Много лет спустя в письмах Эрику Голлербаху, по своему характеру мемуарных, пронзительных и одновременно адресованных юному другу как материал для будущей биографии, Розанов писал о том, как ухаживал в детстве за больной матерью: «Теперь я Вам скажу кое-что Эдиповское. Моя мама, моя мамочка, моя дорогая и милая, всегда брала меня в баню: и с безмерным уважением я смотрел на мелкие, мелкие (нарисовано) складочки на ее животе. Я еще не знал, что это остается “по одной после каждых родов”, а нас было 12 у нее. Затем: она захварывала очень медленно. У нее были какие-то страшные кровотечения, “по тазу” (т. е. вероятно и мочею). “Верочка уже умерла”, когда мне было лет 5, а Павлутка не возвращалась из Кологрива, где училась. Федор – брат был разбойник, Митя добрый и кроткий (“святой”) был полусумасшедшим – (сидел в психиатрич. больнице), а “здоровым” был слабоумным. Сереже – 3 года; а мне от 6 и до 9–10, 11 лет. Когда мама умерла, мне было лет 11 или даже 13 (1870 или 71 год). И вот, за мамой с женской болезнью я должен был ухаживать. Раз я помню упрек такой: “как это можно, что она Васю заставляет ухаживать. Неужели никого нет”. Но – никого и не было.

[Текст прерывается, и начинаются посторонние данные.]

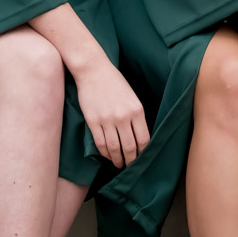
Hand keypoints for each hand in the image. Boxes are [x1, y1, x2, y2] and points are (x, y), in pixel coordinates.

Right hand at [73, 54, 148, 168]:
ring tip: (118, 164)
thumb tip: (137, 137)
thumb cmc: (114, 82)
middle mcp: (123, 117)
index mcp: (137, 110)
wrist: (94, 70)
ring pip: (114, 148)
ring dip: (117, 160)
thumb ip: (135, 116)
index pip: (144, 139)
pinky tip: (107, 155)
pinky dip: (104, 153)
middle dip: (131, 160)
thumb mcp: (132, 97)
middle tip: (130, 166)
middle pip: (130, 147)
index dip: (143, 152)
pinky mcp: (93, 121)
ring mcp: (107, 120)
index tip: (142, 158)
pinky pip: (100, 143)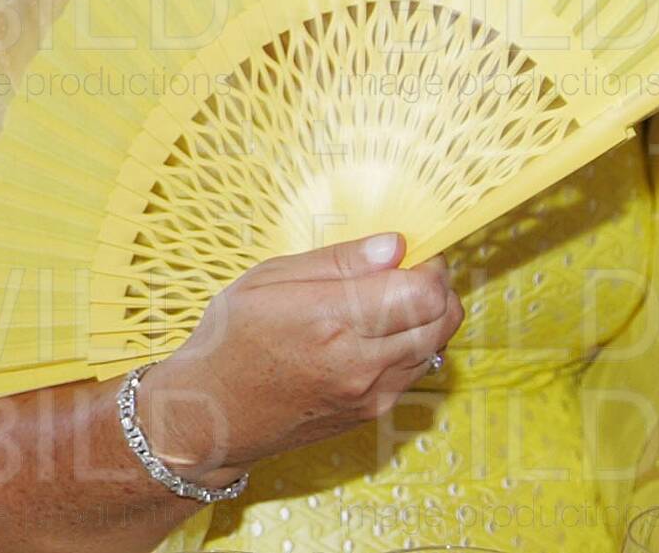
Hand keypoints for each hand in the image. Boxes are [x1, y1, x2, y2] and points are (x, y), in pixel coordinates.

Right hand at [136, 232, 460, 482]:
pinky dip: (413, 344)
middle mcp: (360, 362)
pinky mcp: (374, 412)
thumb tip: (393, 245)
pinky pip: (417, 369)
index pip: (423, 291)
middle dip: (436, 286)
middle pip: (444, 318)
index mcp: (329, 320)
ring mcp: (372, 393)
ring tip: (386, 301)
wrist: (214, 414)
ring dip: (428, 316)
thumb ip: (336, 261)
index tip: (406, 251)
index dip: (427, 263)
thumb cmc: (230, 339)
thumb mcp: (266, 280)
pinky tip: (376, 333)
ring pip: (438, 344)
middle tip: (403, 272)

Бедность. Ужас. Нищета голая. Конечно – никакой никогда прислуги. Лечение же заключалось в том, что мешая “в пропорции” молоко с шалфеем – я должен был раза 3–4 в сутки спринцевать ее (она сидит, вся открытая) ручною спринцовкою (нарисована спринцовка), какою пульверизируют пыль. Мистики половых органов мы совершенно не знаем. Я делал это со скукой (“хочется поиграть”): но кто знает и испытал просто зрительное впечатление, вполне полное, отчетливое, абсолютное».

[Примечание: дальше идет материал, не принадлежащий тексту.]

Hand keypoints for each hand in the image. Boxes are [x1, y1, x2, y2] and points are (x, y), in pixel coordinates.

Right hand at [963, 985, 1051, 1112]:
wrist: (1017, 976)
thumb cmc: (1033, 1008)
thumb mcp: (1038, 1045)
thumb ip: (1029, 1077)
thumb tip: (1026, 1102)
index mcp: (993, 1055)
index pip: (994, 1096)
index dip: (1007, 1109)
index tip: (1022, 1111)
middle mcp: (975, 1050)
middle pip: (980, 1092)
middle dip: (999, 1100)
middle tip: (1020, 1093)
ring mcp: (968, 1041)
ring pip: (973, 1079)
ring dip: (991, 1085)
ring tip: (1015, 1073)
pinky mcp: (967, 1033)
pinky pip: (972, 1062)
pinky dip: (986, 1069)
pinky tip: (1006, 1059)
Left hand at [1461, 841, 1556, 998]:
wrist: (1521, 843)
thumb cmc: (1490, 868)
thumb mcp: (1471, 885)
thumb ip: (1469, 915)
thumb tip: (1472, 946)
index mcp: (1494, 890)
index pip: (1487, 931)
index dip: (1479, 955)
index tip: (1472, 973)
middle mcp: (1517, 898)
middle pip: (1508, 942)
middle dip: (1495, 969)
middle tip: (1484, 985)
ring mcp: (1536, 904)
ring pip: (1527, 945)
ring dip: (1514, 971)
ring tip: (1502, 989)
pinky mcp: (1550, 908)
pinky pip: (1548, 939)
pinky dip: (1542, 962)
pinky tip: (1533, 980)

Это опять же к вопросу о розановских патологиях… Многим русским писателям досталось не очень простое детство, но это по ужасу, по страданию, по полной беспросветности, унижению и извращенности зашкаливает. Да, конечно, был Горький, которому Розанов не случайно писал: «А моя мамочка из могилы жмет Вам за сына руку: ах, какая она была бедная и измученная. Вот это целая история – и под перо бы Вам. Да и вся наша семья в Костроме – Ваш сюжет, с “лирикой”».

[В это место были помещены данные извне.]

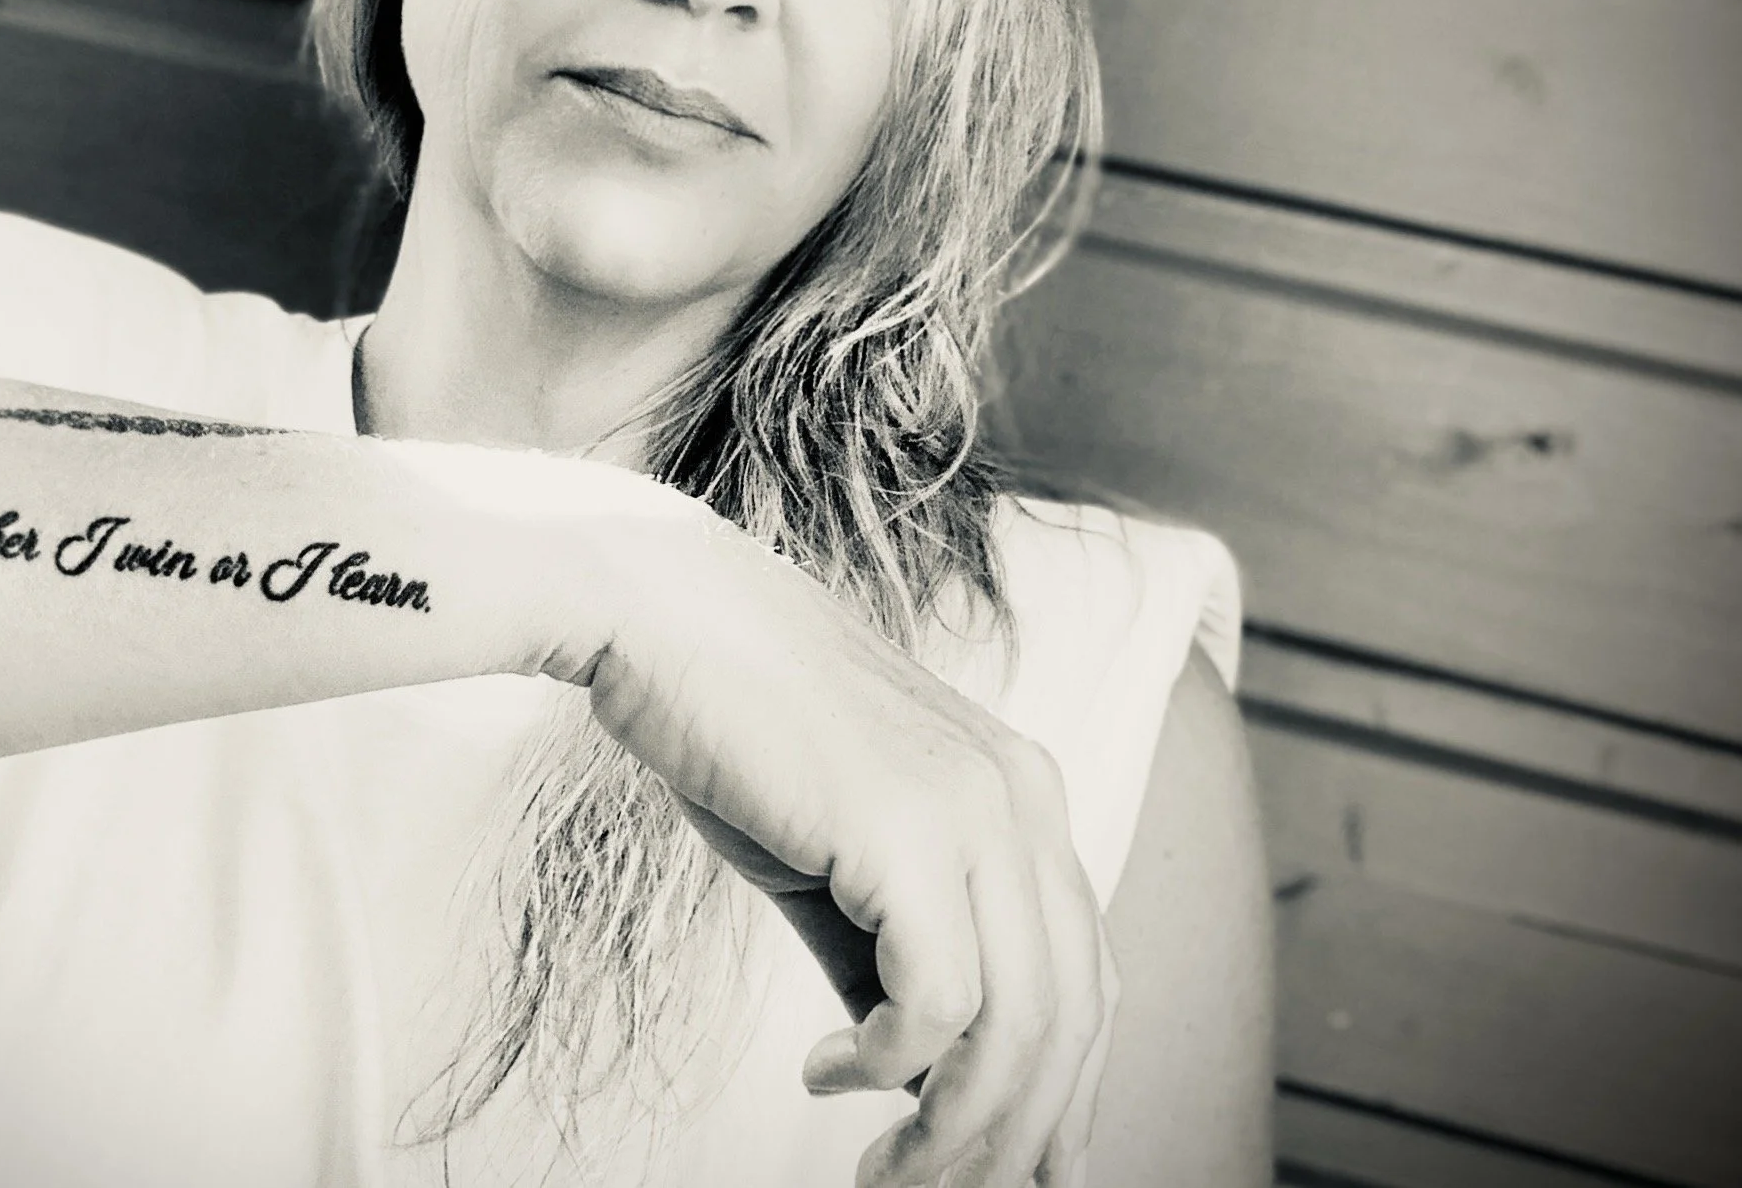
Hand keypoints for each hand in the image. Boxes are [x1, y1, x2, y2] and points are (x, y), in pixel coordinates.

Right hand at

В горьковской автобиографической трилогии тоже можно найти немало горестных страниц, но их герой – победитель, он сильнее своих обстоятельств. Про Розанова так не скажешь. Он тоже вроде бы вырвался, добился успеха, но – покачаленный, изуродованный, больной, и эту свою рану не изжил, не излечил, а оставшись «вечным мальчиком» – так назовет он статью о самом себе, написанную к собственному 60-летию, – потащил в литературу, благо время, в которое ему выпало жить, тому располагало и всяческую темь, муть и жуть подхлестывало. Но все же самое важное в этом человеке «душевного мрака», как окрестили его современники, не пресловутые противоречия, не порнография, не юдофобия, не христоборчество и не юродство, а – страдание и сострадание («С детства мне было страшно врожденно сострадание…»), находящееся поверх всего. Вот что он вынес из Костромы, никогда не забывал, и все тридцать томов его книжек этим страданием переполнены.